Natalie Sue is a Canadian author of Iranian and British descent. She spent her formative years moving around western Canada with a brief stint in Scotland, where she discovered her passion for storytelling as a means of connection and reading as a means of comfort. When she’s not writing, she enjoys bingeing great and terrible TV, attempting pottery and procuring houseplants. She lives in Calgary with her husband, daughter and dog. I HOPE THIS FINDS YOU WELL is her debut novel.

Natalie Sue

Books by Natalie Sue

by Natalie Sue - Fiction, Humor, Women's Fiction

One day is all it takes for Mona’s life to implode. After years of climbing at her marketing firm, she was supposed to be getting promoted and finally moving out of her crumbling apartment building. Instead, she’s jobless, aimless, and still stuck in a space barely big enough for a yoga mat. Then her eccentric landlady takes a tumble and asks Mona to step in as the building’s reluctant super. The deal is simple: help prep the place for sale, and she can secure the upgrade she’s been chasing. But that’s easier said than done when the neighbors treat “boundaries” as optional. As Mona gets pulled deeper into the building’s chaos --- and closer to the people inside it --- she’s forced to confront what, and who, she’s really been trying to outrun. Sometimes, the place you’re desperate to leave is the one that finally shows you who you are.

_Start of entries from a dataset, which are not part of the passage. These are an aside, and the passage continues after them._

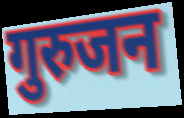
गुरुजन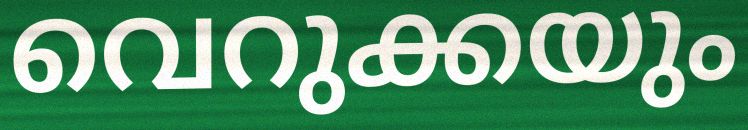
വെറുക്കയുംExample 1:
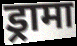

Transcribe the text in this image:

ड्रामा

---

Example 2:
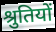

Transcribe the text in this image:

श्रुतियों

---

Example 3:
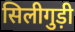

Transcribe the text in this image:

सिलीगुड़ी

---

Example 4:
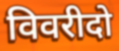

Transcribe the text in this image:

विवरीदो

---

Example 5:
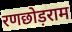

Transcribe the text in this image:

रणछोड़रामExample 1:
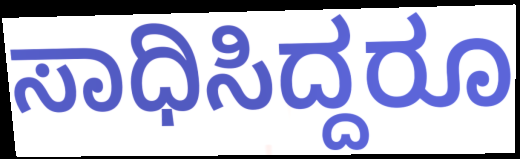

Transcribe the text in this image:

ಸಾಧಿಸಿದ್ದರೂ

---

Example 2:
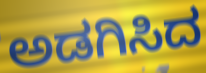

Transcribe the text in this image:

ಅಡಗಿಸಿದ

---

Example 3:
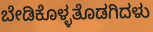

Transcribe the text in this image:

ಬೇಡಿಕೊಳ್ಳತೊಡಗಿದಳು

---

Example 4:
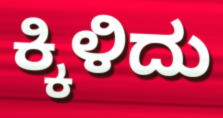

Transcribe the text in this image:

ಕ್ಕಿಳಿದು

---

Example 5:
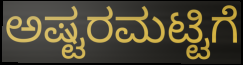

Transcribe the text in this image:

ಅಷ್ಟರಮಟ್ಟಿಗೆ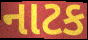
નાટકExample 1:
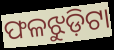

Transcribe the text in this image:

ଫଳଝୁଡ଼ିଟା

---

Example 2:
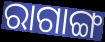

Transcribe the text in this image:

ରାଗାଙ୍ଗ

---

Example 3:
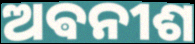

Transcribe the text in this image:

ଅଵନୀଶ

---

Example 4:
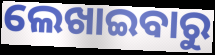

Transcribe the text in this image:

ଲେଖାଇବାରୁ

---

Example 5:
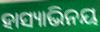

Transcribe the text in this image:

ହାସ୍ୟାଭିନୟ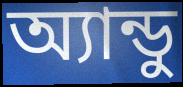
অ্যান্ডু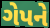
ગેપને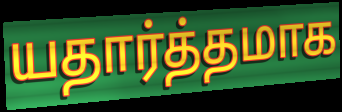
யதார்த்தமாக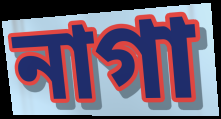
নাগাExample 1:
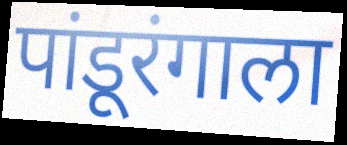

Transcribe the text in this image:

पांडूरंगाला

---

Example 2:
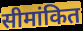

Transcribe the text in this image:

सीमांकित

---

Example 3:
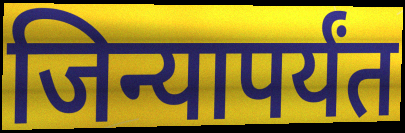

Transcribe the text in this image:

by Natalie Sue - Fiction, Humor, Women's Fiction

As far as Jolene is concerned, her interactions with her colleagues should start and end with her official duties as an admin for Supershops, Inc. Unfortunately, her irritating, incompetent coworkers don’t seem to understand the importance of boundaries. Her secret to survival? She vents her grievances in petty email postscripts, then changes the text color to white so no one can see. That is until one of her secret messages is exposed. Her punishment: sensitivity training (led by the suspiciously friendly HR guy, Cliff) and rigorous email restrictions. When an IT mix-up grants her access to her entire department’s private emails and DMs, Jolene knows she should report it. But who could resist reading what their coworkers are really saying? And when she discovers layoffs are coming, she realizes this just might be the key to saving her job.